## Problem details
Print all of the records. Exclude the images.

(Dataset entries)

┄┄┄┄┄┄┄┄┄┄┄┄┄┄┄┄┄┄┄┄

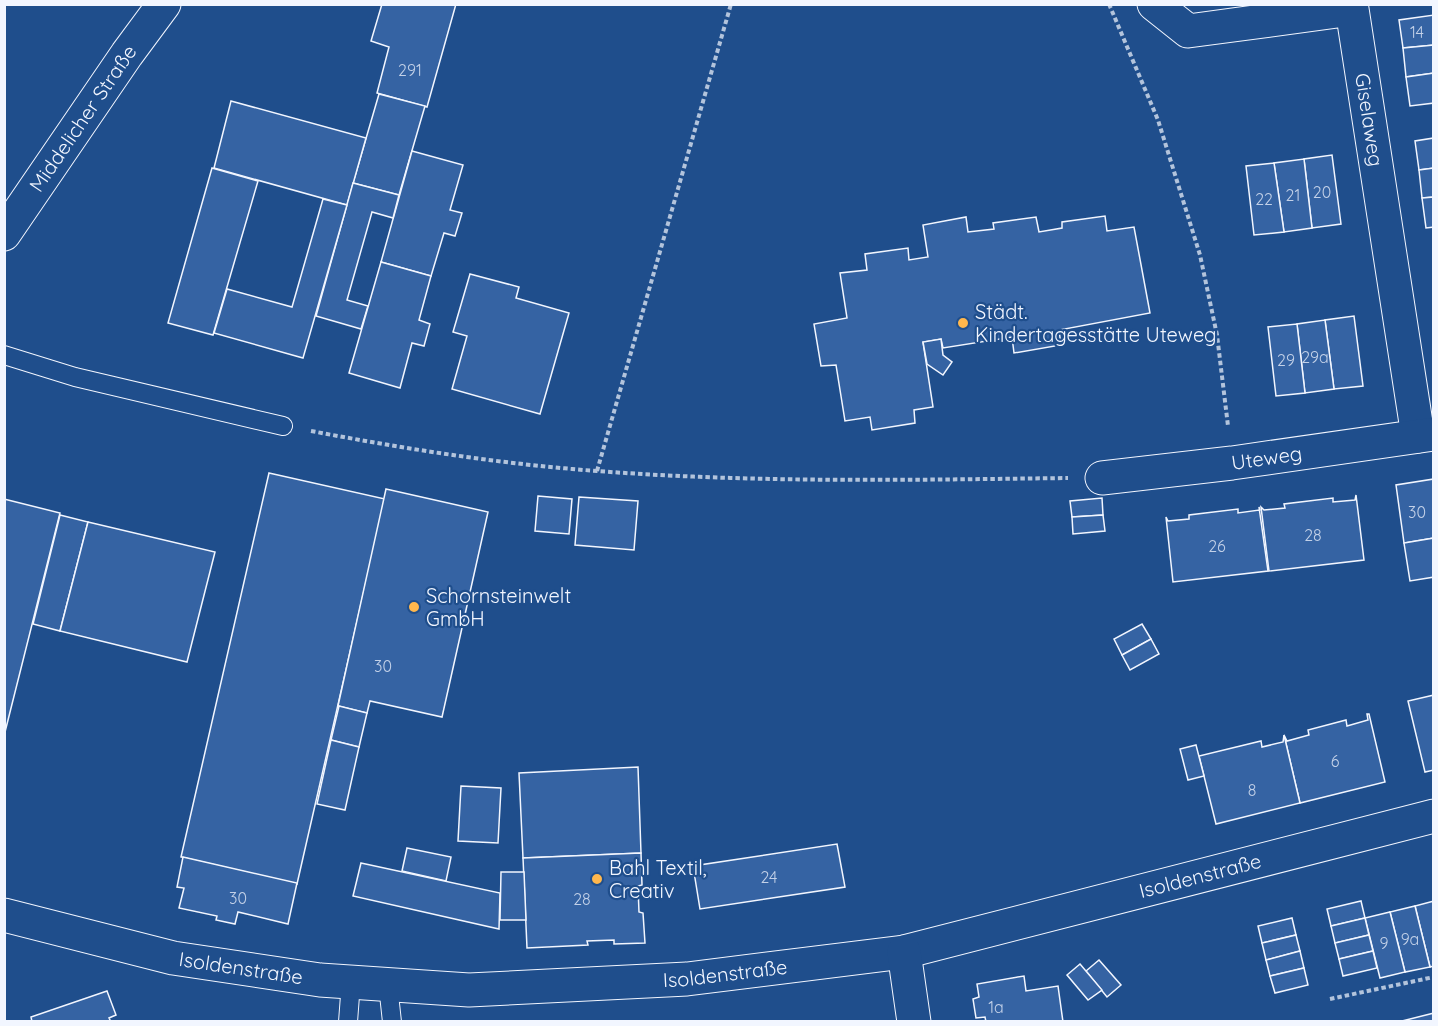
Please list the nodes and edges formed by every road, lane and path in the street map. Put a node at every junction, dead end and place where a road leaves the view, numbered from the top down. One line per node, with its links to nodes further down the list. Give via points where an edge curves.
1 (164, 4): 5 (street, Middelicher Straße)
2 (731, 4): 10 (path)
3 (1109, 4): 9 (path, via 1158,120 1200,255 1217,335)
4 (1154, 4): 8 (street, Giselaweg, via 1188,31 1353,9)
5 (4, 234)
6 (4, 355): 7 (lane, via 75,377)
7 (283, 426): 10 (path, via 438,454)
8 (1426, 435): 9 (street, Uteweg)
9 (1232, 463): 11 (street, Uteweg)
10 (597, 471): 11 (path, via 827,481)
11 (1101, 478)
12 (1434, 816): 14 (street, Isoldenstraße)
13 (4, 915): 16 (street, Isoldenstraße, via 173,958)
14 (904, 952): 17 (street, Isoldenstraße, via 687,979 469,990); 21 (street)
15 (1434, 977): 18 (path)
16 (351, 982): 17 (street, Isoldenstraße); 19 (lane)
17 (388, 985): 20 (lane)
18 (1330, 999)
19 (348, 1022)
20 (392, 1022)
21 (914, 1022)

┄┄┄┄┄┄┄┄┄┄┄┄┄┄┄┄┄┄┄┄

## Written response
Please list the nodes and edges formed by every road, lane and path in the street map. Put a node at every junction, dead end and place where a road leaves the view, numbered from the top down. One line per node, with its links to nodes further down the list. Give via points where an edge curves.
1 (164, 4): 5 (street, Middelicher Straße)
2 (731, 4): 10 (path)
3 (1109, 4): 9 (path, via 1158,120 1200,255 1217,335)
4 (1154, 4): 8 (street, Giselaweg, via 1188,31 1353,9)
5 (4, 234)
6 (4, 355): 7 (lane, via 75,377)
7 (283, 426): 10 (path, via 438,454)
8 (1426, 435): 9 (street, Uteweg)
9 (1232, 463): 11 (street, Uteweg)
10 (597, 471): 11 (path, via 827,481)
11 (1101, 478)
12 (1434, 816): 14 (street, Isoldenstraße)
13 (4, 915): 16 (street, Isoldenstraße, via 173,958)
14 (904, 952): 17 (street, Isoldenstraße, via 687,979 469,990); 21 (street)
15 (1434, 977): 18 (path)
16 (351, 982): 17 (street, Isoldenstraße); 19 (lane)
17 (388, 985): 20 (lane)
18 (1330, 999)
19 (348, 1022)
20 (392, 1022)
21 (914, 1022)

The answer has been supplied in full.